Passage
****************************************

We begin with an investigation into the spatially resolved dust attenuation of a well-defined sample of star-forming spiral galaxies observed by MaNGA. By making use of software which allows the integrated spectrum of a galaxy to be decomposed into stellar population spectra of single ages and stellar metallicities, we are able to obtain spatially resolved measures of the dust attenuation affecting the stellar populations of the spirals. We compare these measurements with those obtained for the dust attenuation in the gas for the same galaxies, which we derive from analysing emission lines in the galactic spectra. Analysis of the radial profiles of the two dust attenuation measures suggests that there is a disproportionately high concentration of giant molecular clouds (incorporating gas, young stars and clumpy dust) nearer to the centres of star-forming spiral galaxies.

We then turn our attention to the main question that this thesis aims to answer: How do the chemical compositions of spiral galaxies change over cosmic time? In order to address this question, we first analyse the stellar metallicity distributions of a large sample of MaNGA galaxies, with a view to addressing the "G-dwarf problem", which essentially states that the small number of low-metallicity G-dwarf stars observed in the Milky Way is inconsistent with the simplest picture of the Galaxy forming from a "closed box" of gas. We can resolve the G-dwarf problem by treating the Galaxy as an open system that accretes gas throughout its life. This observation has classically only been made in the Milky Way, but the availability of high-quality spectral data from MaNGA and the development of new analysis techniques mean that we can now make equivalent measurements for a large sample of spiral galaxies. Our analysis shows that high-mass spirals generically show a similar deficit of low-metallicity stars, implying that the Milky Way's history of gas accretion is common. By contrast, low-mass spirals show little sign of a G-dwarf problem, presenting the metallicity distribution that would be expected if such systems evolved as pretty much closed boxes.

****************************************

Raw data
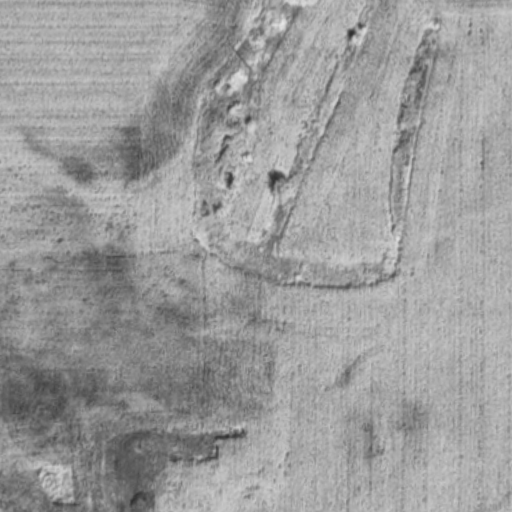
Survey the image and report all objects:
road: (128, 508)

****************************************

Tasks to complete
• a. From the galaxy abstract above, write out the part between "We begin with" and "star-forming spiral galaxies.", inclusive.
• b. Answer these questions using the galaxy abstract above:
(i) Which survey observed the star-forming spiral galaxies that were studied?
(ii) What is the main question the thesis aims to answer?
(iii) What do low-mass spirals show with respect to the G-dwarf problem?
• c. According to the galaxy abstract above, why is it now possible to make measurements for a large sample of spiral galaxies that were classically made only in the Milky Way?

Solutions below
• a.
We begin with an investigation into the spatially resolved dust attenuation of a well-defined sample of star-forming spiral galaxies observed by MaNGA. By making use of software which allows the integrated spectrum of a galaxy to be decomposed into stellar population spectra of single ages and stellar metallicities, we are able to obtain spatially resolved measures of the dust attenuation affecting the stellar populations of the spirals. We compare these measurements with those obtained for the dust attenuation in the gas for the same galaxies, which we derive from analysing emission lines in the galactic spectra. Analysis of the radial profiles of the two dust attenuation measures suggests that there is a disproportionately high concentration of giant molecular clouds (incorporating gas, young stars and clumpy dust) nearer to the centres of star-forming spiral galaxies.

• b.
(i) MaNGA.
(ii) How the chemical compositions of spiral galaxies change over cosmic time.
(iii) Little sign of it. Their metallicity distribution is what would be expected if they evolved as pretty much closed boxes.

• c. High-quality spectral data are now available from MaNGA, and new analysis techniques have been developed. Together these allow equivalent measurements to be made for many spiral galaxies.